DATA SUPPLIED below:
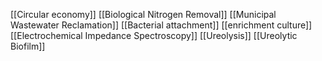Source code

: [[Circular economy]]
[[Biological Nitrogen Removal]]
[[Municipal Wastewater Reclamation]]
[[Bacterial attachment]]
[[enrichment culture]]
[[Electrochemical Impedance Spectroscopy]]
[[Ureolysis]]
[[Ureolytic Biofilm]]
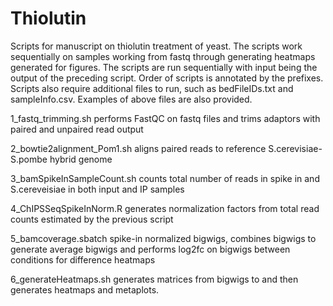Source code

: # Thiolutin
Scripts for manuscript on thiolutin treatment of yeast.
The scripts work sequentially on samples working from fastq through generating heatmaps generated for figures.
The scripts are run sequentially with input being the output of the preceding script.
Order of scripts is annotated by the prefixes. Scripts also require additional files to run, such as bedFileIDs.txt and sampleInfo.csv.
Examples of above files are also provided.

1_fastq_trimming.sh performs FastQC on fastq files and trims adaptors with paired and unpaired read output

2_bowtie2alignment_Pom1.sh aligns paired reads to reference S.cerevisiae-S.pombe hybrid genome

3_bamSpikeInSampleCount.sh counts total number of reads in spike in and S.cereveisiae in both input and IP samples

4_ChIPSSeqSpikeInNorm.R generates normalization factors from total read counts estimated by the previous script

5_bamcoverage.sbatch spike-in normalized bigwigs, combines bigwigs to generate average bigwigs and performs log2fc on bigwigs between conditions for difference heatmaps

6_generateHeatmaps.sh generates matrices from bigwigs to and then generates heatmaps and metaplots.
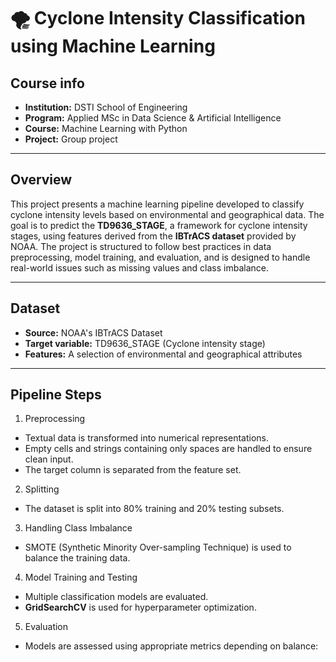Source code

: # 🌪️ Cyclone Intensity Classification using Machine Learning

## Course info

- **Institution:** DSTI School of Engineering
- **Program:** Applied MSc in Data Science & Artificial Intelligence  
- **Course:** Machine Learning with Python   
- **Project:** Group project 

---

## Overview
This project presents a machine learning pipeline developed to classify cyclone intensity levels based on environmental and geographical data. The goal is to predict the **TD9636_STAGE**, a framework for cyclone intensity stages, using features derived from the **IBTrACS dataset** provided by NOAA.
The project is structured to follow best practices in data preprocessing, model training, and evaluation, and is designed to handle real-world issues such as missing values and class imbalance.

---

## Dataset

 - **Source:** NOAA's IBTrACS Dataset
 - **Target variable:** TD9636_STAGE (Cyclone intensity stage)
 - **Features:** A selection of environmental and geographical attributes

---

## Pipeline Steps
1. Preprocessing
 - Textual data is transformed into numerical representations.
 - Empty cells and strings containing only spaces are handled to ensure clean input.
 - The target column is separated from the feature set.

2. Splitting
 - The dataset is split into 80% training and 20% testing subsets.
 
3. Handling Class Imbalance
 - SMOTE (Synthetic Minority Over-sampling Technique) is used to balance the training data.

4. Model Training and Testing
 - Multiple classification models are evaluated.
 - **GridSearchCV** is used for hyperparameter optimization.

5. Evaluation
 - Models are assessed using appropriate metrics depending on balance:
End of DATA SUPPLIED.
> _TASK TO CARRY OUT_: Each record above is to be copied exactly. Drop the pictures.

> _WRITTEN ANSWER_:
Source code

: [[Circular economy]]
[[Biological Nitrogen Removal]]
[[Municipal Wastewater Reclamation]]
[[Bacterial attachment]]
[[enrichment culture]]
[[Electrochemical Impedance Spectroscopy]]
[[Ureolysis]]
[[Ureolytic Biofilm]]
Source code

: # Thiolutin
Scripts for manuscript on thiolutin treatment of yeast.
The scripts work sequentially on samples working from fastq through generating heatmaps generated for figures.
The scripts are run sequentially with input being the output of the preceding script.
Order of scripts is annotated by the prefixes. Scripts also require additional files to run, such as bedFileIDs.txt and sampleInfo.csv.
Examples of above files are also provided.

1_fastq_trimming.sh performs FastQC on fastq files and trims adaptors with paired and unpaired read output

2_bowtie2alignment_Pom1.sh aligns paired reads to reference S.cerevisiae-S.pombe hybrid genome

3_bamSpikeInSampleCount.sh counts total number of reads in spike in and S.cereveisiae in both input and IP samples

4_ChIPSSeqSpikeInNorm.R generates normalization factors from total read counts estimated by the previous script

5_bamcoverage.sbatch spike-in normalized bigwigs, combines bigwigs to generate average bigwigs and performs log2fc on bigwigs between conditions for difference heatmaps

6_generateHeatmaps.sh generates matrices from bigwigs to and then generates heatmaps and metaplots.
Source code

: # 🌪️ Cyclone Intensity Classification using Machine Learning

## Course info

- **Institution:** DSTI School of Engineering
- **Program:** Applied MSc in Data Science & Artificial Intelligence  
- **Course:** Machine Learning with Python   
- **Project:** Group project 

---

## Overview
This project presents a machine learning pipeline developed to classify cyclone intensity levels based on environmental and geographical data. The goal is to predict the **TD9636_STAGE**, a framework for cyclone intensity stages, using features derived from the **IBTrACS dataset** provided by NOAA.
The project is structured to follow best practices in data preprocessing, model training, and evaluation, and is designed to handle real-world issues such as missing values and class imbalance.

---

## Dataset

 - **Source:** NOAA's IBTrACS Dataset
 - **Target variable:** TD9636_STAGE (Cyclone intensity stage)
 - **Features:** A selection of environmental and geographical attributes

---

## Pipeline Steps
1. Preprocessing
 - Textual data is transformed into numerical representations.
 - Empty cells and strings containing only spaces are handled to ensure clean input.
 - The target column is separated from the feature set.

2. Splitting
 - The dataset is split into 80% training and 20% testing subsets.
 
3. Handling Class Imbalance
 - SMOTE (Synthetic Minority Over-sampling Technique) is used to balance the training data.

4. Model Training and Testing
 - Multiple classification models are evaluated.
 - **GridSearchCV** is used for hyperparameter optimization.

5. Evaluation
 - Models are assessed using appropriate metrics depending on balance:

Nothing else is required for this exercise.